The Little Drummer Boy
Review: TWO YEARS IN THE MAKING!!! Perfection achieved!! Enough hyperbole already, you think to yourself? Not a chance...where's the thesaurus. Ok, we'll rein in our enthusiasm and resort to merely telling you about a Christmas album sung by one of the greatest barbershop quartets of our time. On this recording we listen to a quartet who achieves the tightest harmonies humanly possible apply those talents to traditional Christmas music. It's funny but as they aren't specifically singing barbershop chording, it is only occasionally that we remember just what tradition this fabulous singing springs from. Touches of jazz, elements of gospel reverence, and moments of almost operatic virtuosity abound throughout and all come together with vocal percussionist Jeff Thatcher of Rockapella adding his talents on "Go Tell It On the Mountain." We were also struck momentarily speechless when we found that, for the first time in quite a while, we actually enjoyed "The Little Drummer Boy" once more. The Gang rescues that song from the Christmas cul-de-sac of fruit-cake jokes with a beautiful rendition. What a tenor lead! You'll hear a fabulous Gregorianesque intro to "O Come Emanuel" which sounds as though it is emerging from a heavenly cathedral. The song list meanders through all of the Christmas spirit to arrive at the title track, "Some Children See Him." This is a wonderful message on which to leave, each child who sees Christ, sees Him in their own image...

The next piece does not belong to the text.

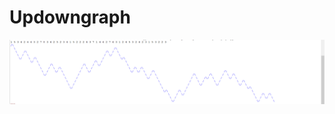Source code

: # Updowngraph


![alt text](https://github.com/sivaramakrishna21/Updowngraph/blob/main/Capture1.PNG)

Brother, Can You Spare A Dime
Review: It isn't just perfect vowel matching or ringing chords that set these Champions apart. They pick joyous arrangements which make for fascinating listening and always seem to have some completely unusual element added into their non competition repertoire. For example, when David Wright arranged Muskrat Ramble for The Gang he came back with the lyric score with some sections written for a Dixieland band. The Gas House Gang ran with it, imitating a trumpet, a trombone, a clarinet and an upright bass, with some percussion thrown in. You must hear the wonderful arrangement of "Above My Head, I Hear Music In The Air" for it moves the spirit just as much as the Southern Sons' version does. We haven't time to describe each of the fourteen tunes on this recording but you should hear them.
Eine Kleine Not Musik
Review: The Gang appeared on the International Medalist road to supremacy in 1991 with a third place medal. In 1992 they were second which rather prepared the world for their Calgary appearance in 1993, at which they were awarded the grand accolade. These wonderful singers also have a broad sense of humor which will send any classical music aficionado into guffaws as they parody Mozart in "Eine Kleine Not Musik." This reviewer has played that tune on a radio show several times and always received more calls for information about it than any other single piece of music! This is not, however, just a comedic group but recognized as one of the best singing groups in the world.
The Chemical Elements
Review: Just before beginning their ascension to international acclaim the Gang released this recording of twelve songs which are of a great variety. You keep running into unexpected little embellishments on the pure barbershop songs such as the brief intimation of calliope or the bell-like chord inthe "Bowery Medley." Then there is the ringing traditional close harmony of "So Long, Mother," the sweet beauty of "When I Look In Your Eyes," the humorous "My Old Man" (of Smothers Brothers fame) and the fabulous enunciation on "The Chemical Elements." There's gospel, a popular sound on "Sixteen Tons" and the "William Tell Overture" is in the spirit of their later Mozart spoof. Great!